### [YOUR GOAL]
An exact reprint of every record below is required, with the pictures left out.

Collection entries
========

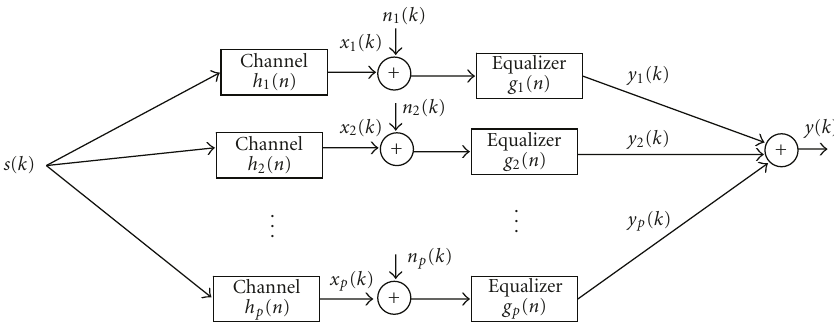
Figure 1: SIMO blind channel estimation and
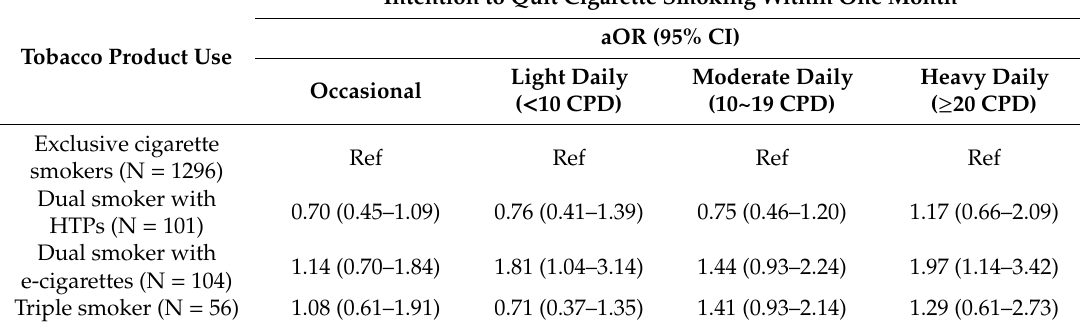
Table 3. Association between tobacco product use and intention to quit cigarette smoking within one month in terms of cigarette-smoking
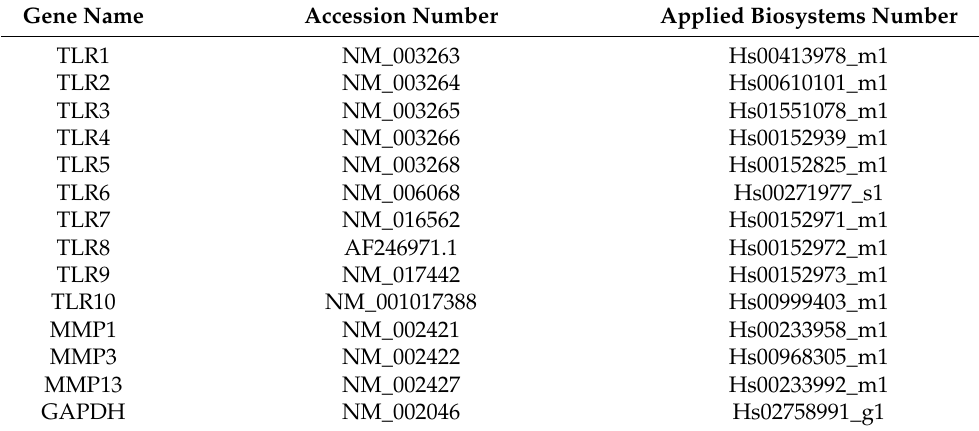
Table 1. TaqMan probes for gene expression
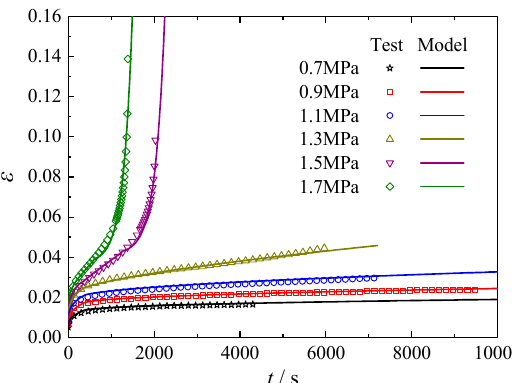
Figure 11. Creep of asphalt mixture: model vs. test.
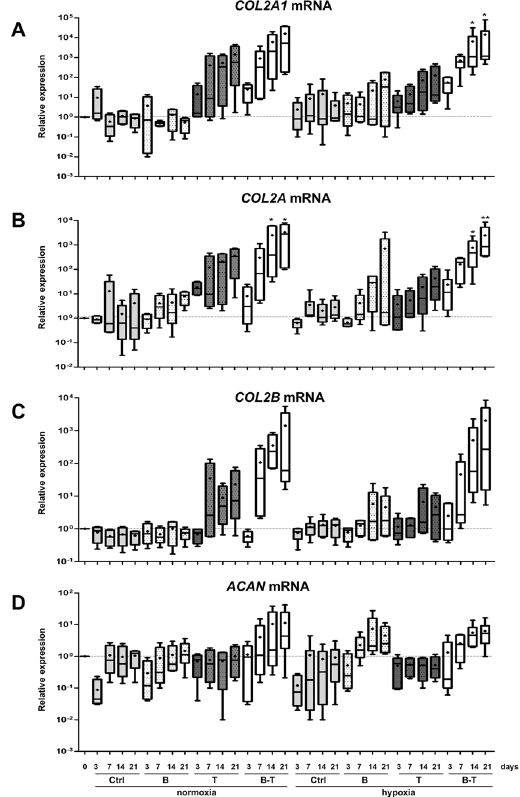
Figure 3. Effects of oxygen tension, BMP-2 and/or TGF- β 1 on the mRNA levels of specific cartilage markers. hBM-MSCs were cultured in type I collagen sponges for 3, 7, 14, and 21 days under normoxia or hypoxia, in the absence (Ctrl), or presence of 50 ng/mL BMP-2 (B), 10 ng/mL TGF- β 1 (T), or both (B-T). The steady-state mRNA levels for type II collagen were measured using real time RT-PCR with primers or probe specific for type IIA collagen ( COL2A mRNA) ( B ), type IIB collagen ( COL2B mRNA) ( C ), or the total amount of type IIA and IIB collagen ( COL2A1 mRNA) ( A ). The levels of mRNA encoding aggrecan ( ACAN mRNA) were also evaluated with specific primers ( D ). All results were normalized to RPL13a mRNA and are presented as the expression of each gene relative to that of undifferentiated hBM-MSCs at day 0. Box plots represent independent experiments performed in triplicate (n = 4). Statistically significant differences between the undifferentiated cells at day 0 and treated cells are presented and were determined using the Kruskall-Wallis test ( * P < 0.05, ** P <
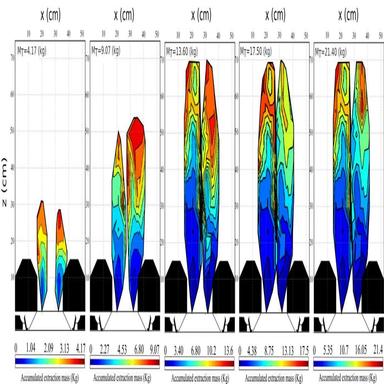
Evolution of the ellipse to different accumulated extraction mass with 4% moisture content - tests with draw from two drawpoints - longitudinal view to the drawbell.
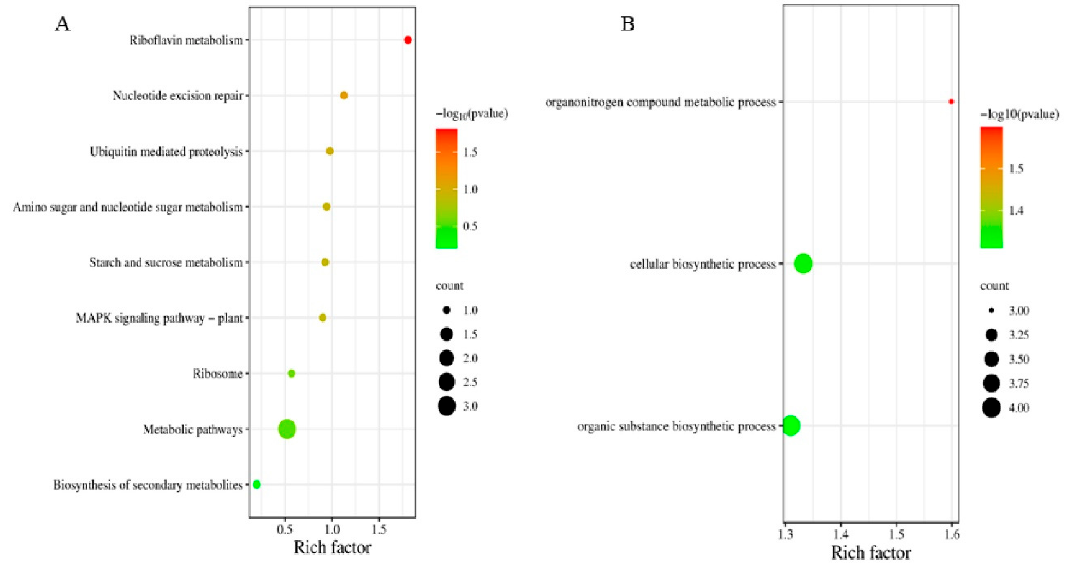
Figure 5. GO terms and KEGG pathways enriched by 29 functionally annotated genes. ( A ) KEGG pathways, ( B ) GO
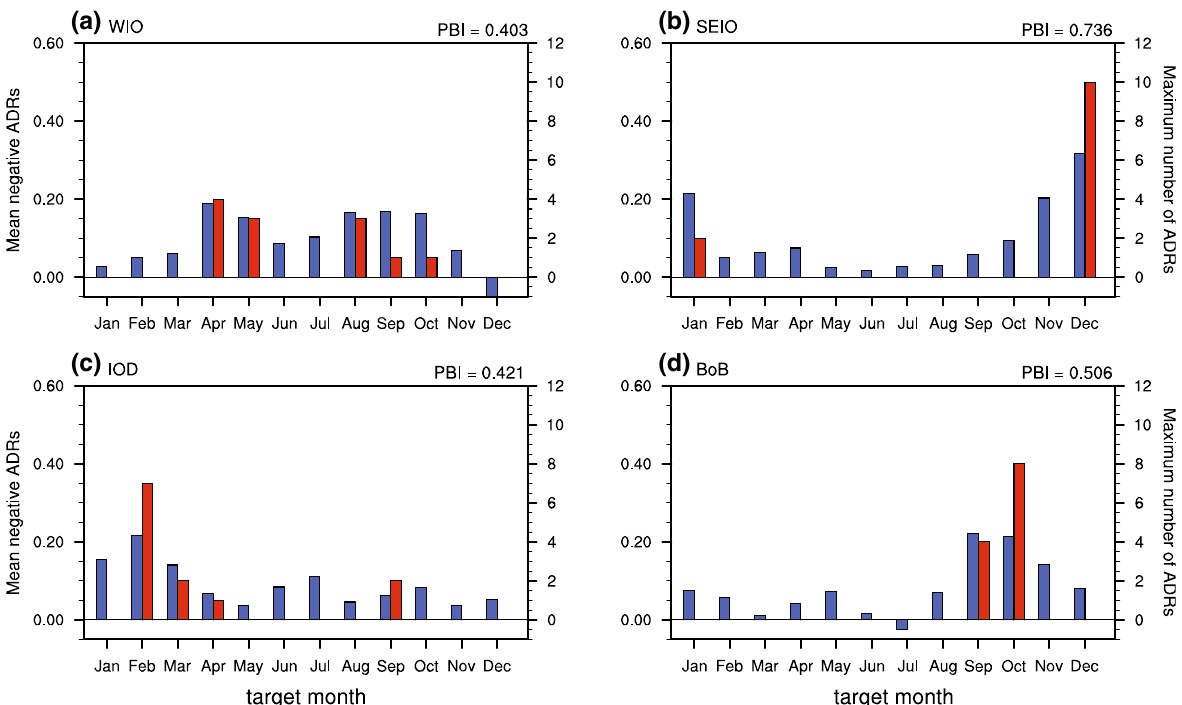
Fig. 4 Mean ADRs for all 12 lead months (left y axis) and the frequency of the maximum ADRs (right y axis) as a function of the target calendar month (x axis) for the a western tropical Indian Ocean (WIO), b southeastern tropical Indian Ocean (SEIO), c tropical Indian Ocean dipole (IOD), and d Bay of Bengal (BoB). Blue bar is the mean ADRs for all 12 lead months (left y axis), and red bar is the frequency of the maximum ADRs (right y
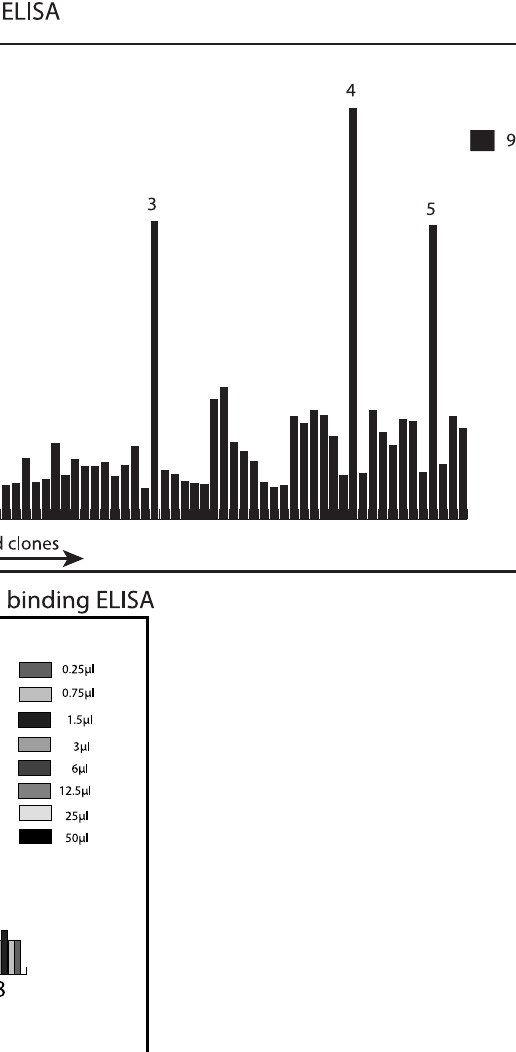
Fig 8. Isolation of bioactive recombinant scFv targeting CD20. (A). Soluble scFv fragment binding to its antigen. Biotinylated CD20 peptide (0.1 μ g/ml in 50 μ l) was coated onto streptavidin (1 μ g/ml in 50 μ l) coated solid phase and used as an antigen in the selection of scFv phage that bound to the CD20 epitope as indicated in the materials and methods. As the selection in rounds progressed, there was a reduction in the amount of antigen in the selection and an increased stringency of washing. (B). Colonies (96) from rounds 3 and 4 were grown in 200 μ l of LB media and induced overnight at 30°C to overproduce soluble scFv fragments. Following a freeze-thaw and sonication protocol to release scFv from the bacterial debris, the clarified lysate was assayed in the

========

### [REPLY]
Figure 1: SIMO blind channel estimation and
Table 3. Association between tobacco product use and intention to quit cigarette smoking within one month in terms of cigarette-smoking
Table 1. TaqMan probes for gene expression
Figure 11. Creep of asphalt mixture: model vs. test.
Figure 3. Effects of oxygen tension, BMP-2 and/or TGF- β 1 on the mRNA levels of specific cartilage markers. hBM-MSCs were cultured in type I collagen sponges for 3, 7, 14, and 21 days under normoxia or hypoxia, in the absence (Ctrl), or presence of 50 ng/mL BMP-2 (B), 10 ng/mL TGF- β 1 (T), or both (B-T). The steady-state mRNA levels for type II collagen were measured using real time RT-PCR with primers or probe specific for type IIA collagen ( COL2A mRNA) ( B ), type IIB collagen ( COL2B mRNA) ( C ), or the total amount of type IIA and IIB collagen ( COL2A1 mRNA) ( A ). The levels of mRNA encoding aggrecan ( ACAN mRNA) were also evaluated with specific primers ( D ). All results were normalized to RPL13a mRNA and are presented as the expression of each gene relative to that of undifferentiated hBM-MSCs at day 0. Box plots represent independent experiments performed in triplicate (n = 4). Statistically significant differences between the undifferentiated cells at day 0 and treated cells are presented and were determined using the Kruskall-Wallis test ( * P < 0.05, ** P <
Evolution of the ellipse to different accumulated extraction mass with 4% moisture content - tests with draw from two drawpoints - longitudinal view to the drawbell.
Figure 5. GO terms and KEGG pathways enriched by 29 functionally annotated genes. ( A ) KEGG pathways, ( B ) GO
Fig. 4 Mean ADRs for all 12 lead months (left y axis) and the frequency of the maximum ADRs (right y axis) as a function of the target calendar month (x axis) for the a western tropical Indian Ocean (WIO), b southeastern tropical Indian Ocean (SEIO), c tropical Indian Ocean dipole (IOD), and d Bay of Bengal (BoB). Blue bar is the mean ADRs for all 12 lead months (left y axis), and red bar is the frequency of the maximum ADRs (right y
Fig 8. Isolation of bioactive recombinant scFv targeting CD20. (A). Soluble scFv fragment binding to its antigen. Biotinylated CD20 peptide (0.1 μ g/ml in 50 μ l) was coated onto streptavidin (1 μ g/ml in 50 μ l) coated solid phase and used as an antigen in the selection of scFv phage that bound to the CD20 epitope as indicated in the materials and methods. As the selection in rounds progressed, there was a reduction in the amount of antigen in the selection and an increased stringency of washing. (B). Colonies (96) from rounds 3 and 4 were grown in 200 μ l of LB media and induced overnight at 30°C to overproduce soluble scFv fragments. Following a freeze-thaw and sonication protocol to release scFv from the bacterial debris, the clarified lysate was assayed in the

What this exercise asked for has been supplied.